N’était un français moins compréhensible, malgré de réels efforts, Olga Kulchynska, toujours aussi belle en scène, se hisserait sur les mêmes cimes en Mathilde. Depuis que nous l’avions repérée, en 2016, au Concours « Operalia », la soprano ukrainienne, sans rien perdre de sa richesse de timbre, ni de sa virtuosité et de sa capacité d’émotion, a gagné en rondeur et en projection, dans le médium et le grave. Du coup, son meurtrier air de l’acte III (« Pour notre amour plus d’espérance ») devient presque une promenade de santé.
Le cas de Julien Dran, en débuts dans l’ouvrage, comme Jean-Sébastien Bou et Olga Kulchynska, est plus complexe. Disposant de moins de ressources de puissance que ses deux partenaires, le ténor français est celui qui souffre le plus des moments où l’orchestre se déchaîne. Il lui faut alors forcer son magnifique instrument qui s’est, là encore, développé exactement dans la direction souhaitée.
Dommage car, pour le reste, son Arnold frise l’idéal : clarté et séduction du timbre, diction de rêve, élégance du port, musicalité suprême, sans oublier de percutants si aigus et contre-ut.

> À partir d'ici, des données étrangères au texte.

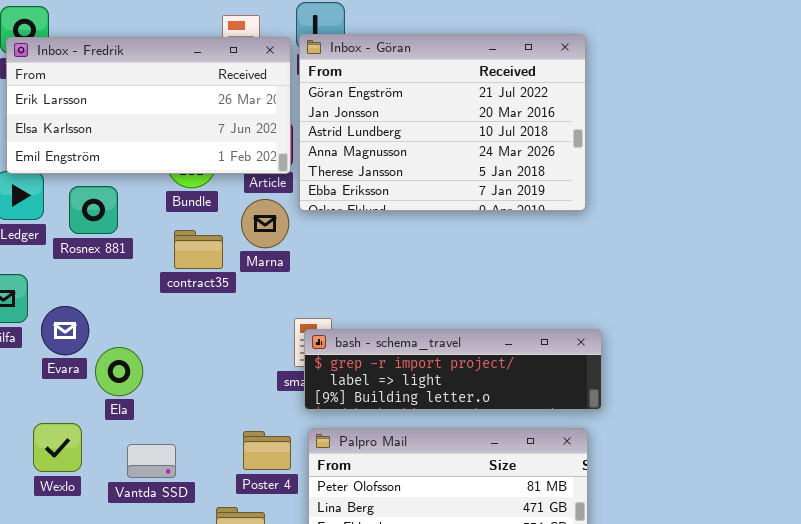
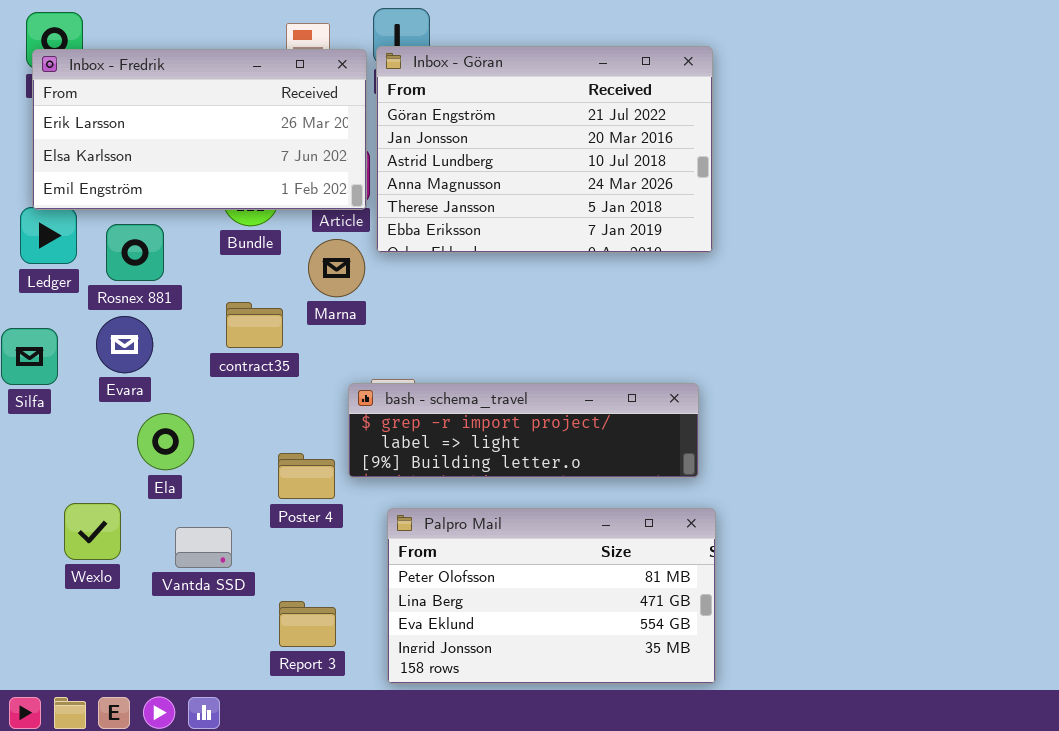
contract35: [174,230,223,269] -> [226,302,283,348], moved
Evara: [41,306,89,355] -> [96,316,153,373], moved
bash - schema_travel: [304,329,602,410] -> [348,383,699,478], moved
Poster 4: [243,431,291,470] -> [278,453,335,499], moved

Julien Dran a, sans doute, eu raison de tenter l’aventure, mais nous ne saurions trop lui conseiller de se tenir, désormais, à l’écart de Guillaume Tell, du moins dans l’immédiat.
Le reste de la distribution accuse une seule faiblesse : Luigi De Donato, Gesler trémulant, de surcroît affligé d’un accent italien gênant, surtout dans cet entourage presque exclusivement francophone. Elisabeth Boudreault est un régal en Jemmy : récupérant son air du III, quasiment toujours coupé (« Ah ! que ton âme se rassure »), la soprano canadienne rayonne, tant sur le plan vocal que scénique. Complétant la distribution féminine, Géraldine Chauvet se distingue en Hedwige, en particulier dans le splendide trio avec Mathilde et Jemmy, au IV (« Je rends à votre amour un fils digne de vous »).
Frédéric Caton n’est pas le Melcthal, ni le Walter Furst, le plus marquant dont nous ayons gardé le souvenir, mais il demeure digne. Sahy Ratia offre un Ruodi miraculeux de poésie et d’aisance, avec un superbe contre-ut en voix mixte, dans son bref « Accours dans ma nacelle » du I. Jean Miannay chante très bien en Rodolphe et Marc Scoffoni ne fait qu’une bouchée de Leuthold.
En regard d’une telle réussite vocale et orchestrale, les faiblesses de la nouvelle production de Bruno Ravella passent au second plan. Constitué de trois cadres de scène gris successifs, le décor, totalement neutre (les troncs d’arbres, aux branches dépouillées de leurs feuilles, du II ; le ciel nuageux et le sol rocheux du IV), et les costumes, plutôt atemporels, mais renvoyant surtout à la période actuelle, pourraient servir dans une cinquantaine d’autres opéras du répertoire. Quant à la direction d’acteurs, elle a le mérite d’exister, mais n’échappe jamais à la convention. Il reste, alors, les références aux toiles du peintre suisse Ferdinand Hodler (1853-1918), qui n’apportent strictement rien.
Guillaume Tell, c’est sûr, mérite mieux sur le plan visuel. Ce qui ne nous pas empêché de passer une excellente soirée, à l’instar d’un public visiblement ravi.